The story of Sears is more than the usual decline in
brick-and-mortar sales due to ecommerce. It is also the story of a retailer
that has struggled to redefine itself because of changing retail trends.
Founded in 1893 as a mail-order catalog, it sold off this business, acquired
numerous retail name brands such as Land’s End and then agreed to a merger by
Kmart, another struggling retailer.

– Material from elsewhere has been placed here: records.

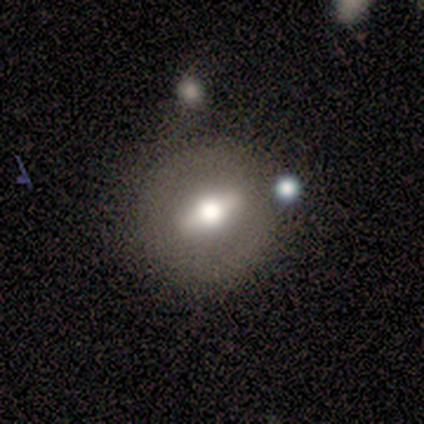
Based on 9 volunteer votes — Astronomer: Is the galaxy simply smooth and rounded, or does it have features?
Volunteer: featured or disk — 67%.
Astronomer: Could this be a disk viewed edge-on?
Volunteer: no — 67%.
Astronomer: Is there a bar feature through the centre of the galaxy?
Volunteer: no — 75%.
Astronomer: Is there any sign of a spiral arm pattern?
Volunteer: no — 75%.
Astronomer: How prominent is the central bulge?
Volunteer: moderate — 75%.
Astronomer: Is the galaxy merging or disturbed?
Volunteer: none — 100%.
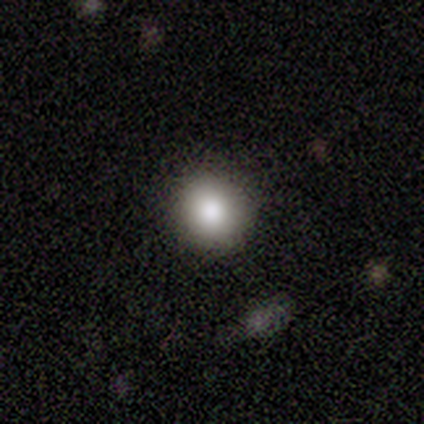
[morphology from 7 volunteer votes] A smooth galaxy with no disk features (71%) that is round (100%). Merging: none (100%).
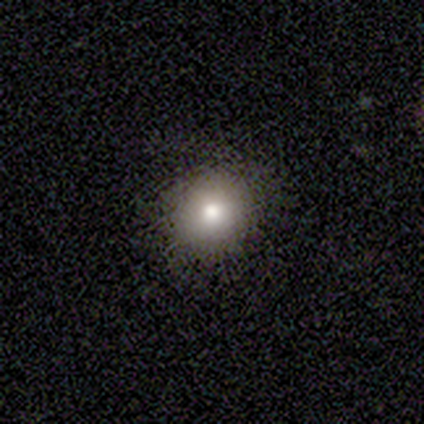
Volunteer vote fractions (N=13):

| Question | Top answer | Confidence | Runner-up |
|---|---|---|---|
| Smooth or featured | smooth | 92% | featured or disk (8%) |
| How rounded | round | 92% | in between (8%) |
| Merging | none | 100% | — |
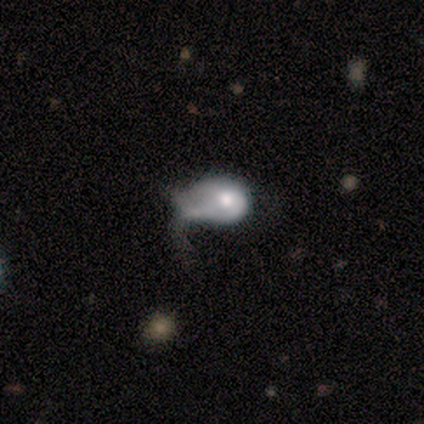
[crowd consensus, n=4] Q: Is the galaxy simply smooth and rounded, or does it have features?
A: featured or disk — 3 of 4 (75%).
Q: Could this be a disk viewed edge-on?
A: no — 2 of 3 (67%).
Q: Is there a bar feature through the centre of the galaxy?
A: no — 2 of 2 (100%).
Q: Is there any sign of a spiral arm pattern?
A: no — 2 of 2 (100%).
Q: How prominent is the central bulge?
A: large — 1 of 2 (50%, tied with moderate).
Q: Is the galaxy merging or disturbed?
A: major disturbance — 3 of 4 (75%).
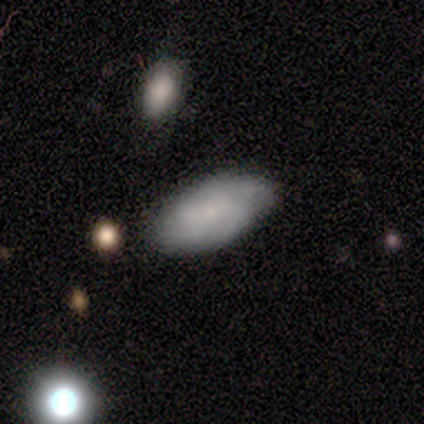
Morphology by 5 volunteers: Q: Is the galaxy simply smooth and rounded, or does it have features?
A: featured or disk — 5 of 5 (100%).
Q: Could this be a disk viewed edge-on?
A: no — 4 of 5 (80%).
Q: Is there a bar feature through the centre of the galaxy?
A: no — 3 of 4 (75%).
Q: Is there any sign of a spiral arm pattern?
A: yes — 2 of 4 (50%, tied with no).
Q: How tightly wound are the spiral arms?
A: tight — 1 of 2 (50%, tied with medium).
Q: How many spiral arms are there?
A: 4 — 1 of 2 (50%, tied with can't tell).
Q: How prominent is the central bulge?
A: small — 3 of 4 (75%).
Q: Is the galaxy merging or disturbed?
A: none — 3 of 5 (60%).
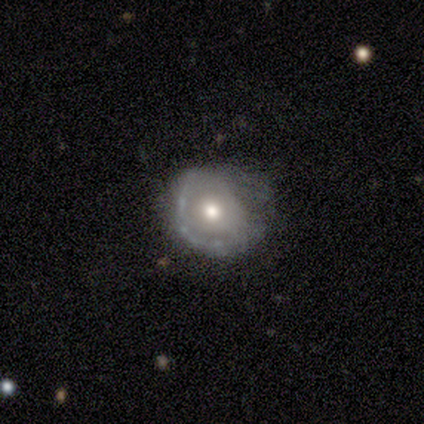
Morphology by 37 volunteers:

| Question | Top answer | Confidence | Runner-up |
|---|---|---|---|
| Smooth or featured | featured or disk | 54% | smooth (32%) |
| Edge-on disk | no | 90% | yes (10%) |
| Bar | no | 100% | — |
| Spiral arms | no | 61% | yes (39%) |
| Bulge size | moderate | 78% | small (22%) |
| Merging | none | 47% | minor disturbance (28%) |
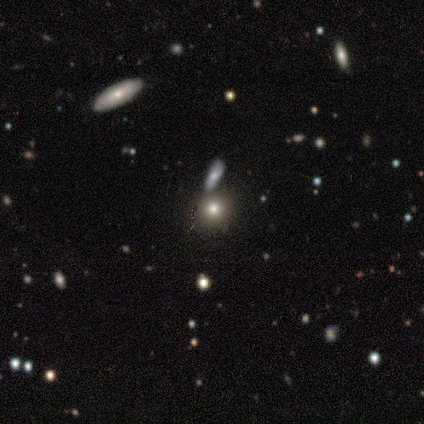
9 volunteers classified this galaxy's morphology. A smooth galaxy with no disk features (67%) that is round (83%). Merging: none (62%).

Today, Sears Holding is among the top 20
largest retailers in the US, and like many of these large retailers such as
Target, Best Buy and Walmart, ecommerce is of great importance to generate
revenue growth.
The marketplace concept is global – China’s Alibaba Group
offers such services via its Taobao subsidiary and UK’s Tesco introduced its
marketplace concept in 2012.
Financially, it has become a successful platform for Amazon
which noted in its fourth quarter 2012 earnings, its operating margin growth in
North America was driven in part by an increase in sales on its website by
third parties, which made up 39% of units purchased compared with 36% a year earlier.
In China, the
marketplace concept is estimated to make up 90% of total ecommerce sales with
most of that coming from the Alibaba Group.

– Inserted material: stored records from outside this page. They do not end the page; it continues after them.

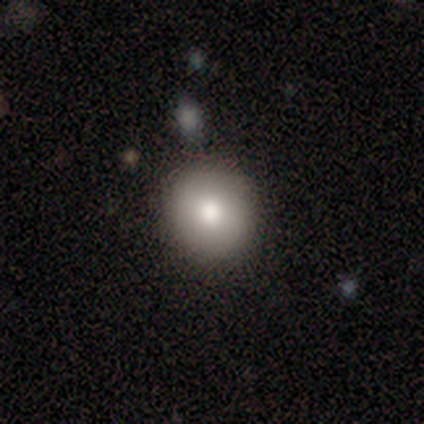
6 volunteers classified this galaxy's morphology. type=smooth (67%); roundness=round (100%); merging=none (100%).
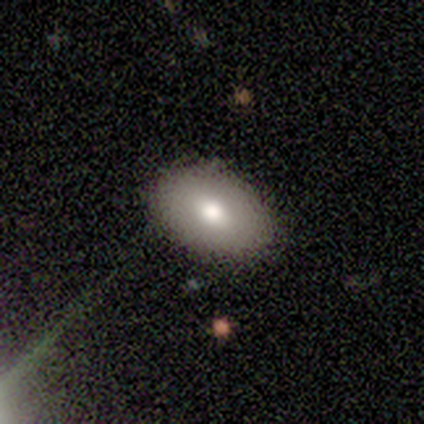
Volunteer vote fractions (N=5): A smooth galaxy with no disk features (80%) that is in between round and cigar-shaped (100%). Merging: none (100%).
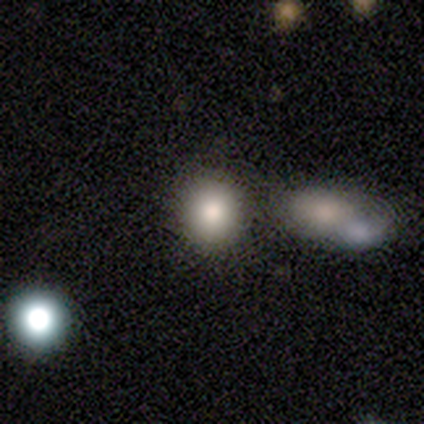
Smooth or featured? smooth (80%)
How rounded? round (100%)
Merging? none (60%)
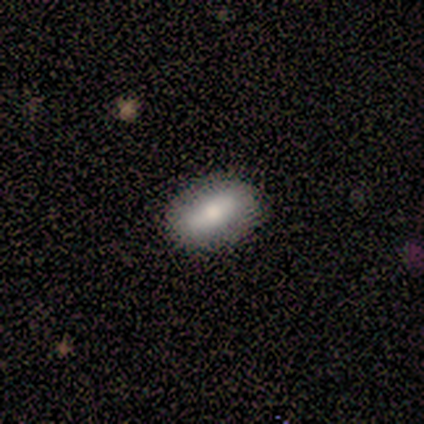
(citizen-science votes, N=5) Q: Smooth or featured?
A: smooth (60%); runner-up: featured or disk (40%)
Q: How rounded?
A: in between (100%)
Q: Merging?
A: none (80%); runner-up: minor disturbance (20%)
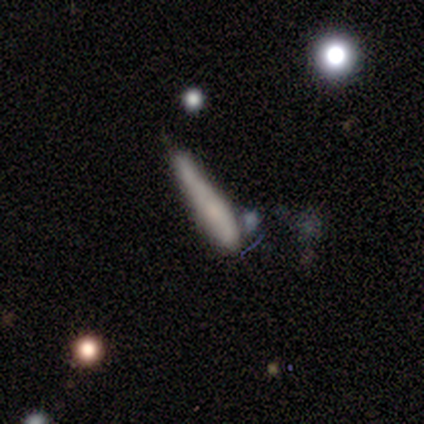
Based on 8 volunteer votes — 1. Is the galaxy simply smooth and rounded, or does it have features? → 62% smooth, 25% featured or disk, 12% star or artifact.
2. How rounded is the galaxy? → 80% cigar-shaped, 20% in between, 0% round.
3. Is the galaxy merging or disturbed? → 43% major disturbance, 29% none, 14% minor disturbance, 14% merger.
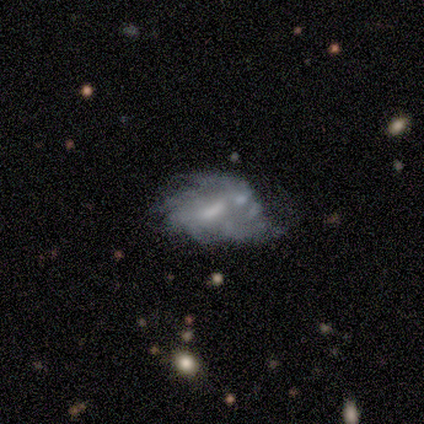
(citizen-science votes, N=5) Morphology: type=featured or disk (60%); edge-on=no (100%); bar=no (100%); spiral arms=no (67%); bulge=small (67%); merging=minor disturbance (40%).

Having only been in operation for about a year, Tesco,
should benefit from the concept as well particularly as Tesco allows shoppers
to earn Clubcard points on every purchase they make, even if the product is
supplied by a third party merchant. In 2012 Clubcard membership in the UK was
about 17m and 35m worldwide. Members can earn points that can be exchange for
money off products in-store, or redeem with one of Tesco’s many partners, for
things like day outs and hotel stays.
Start-up costs for many small-to-medium sized businesses are
reduced when utilizing this type of platform. Payment services and tools to
create and customize seller websites are usually provided. Sellers usually pay
such fees as pick and pack per item, storage and a commission on sales as well
as paying shipping costs; however, they are able to take advantage of lower
shipping costs that are negotiated by the likes of Amazon, Alibaba and Tesco
with their delivery partners.
While sellers gain visibility via marketplaces, valuable
data is being created and shared with the owners of these marketplaces – customer
information, types of goods sold, pricing etc. – which can be used to both
company’s benefit.
For the logistics industry, these C2C marketplaces increase
the competition for fulfillment and other distribution services. Also,
transportation profit could possibly be reduced for providers as more SMEs
utilize the marketplace group discount for such services.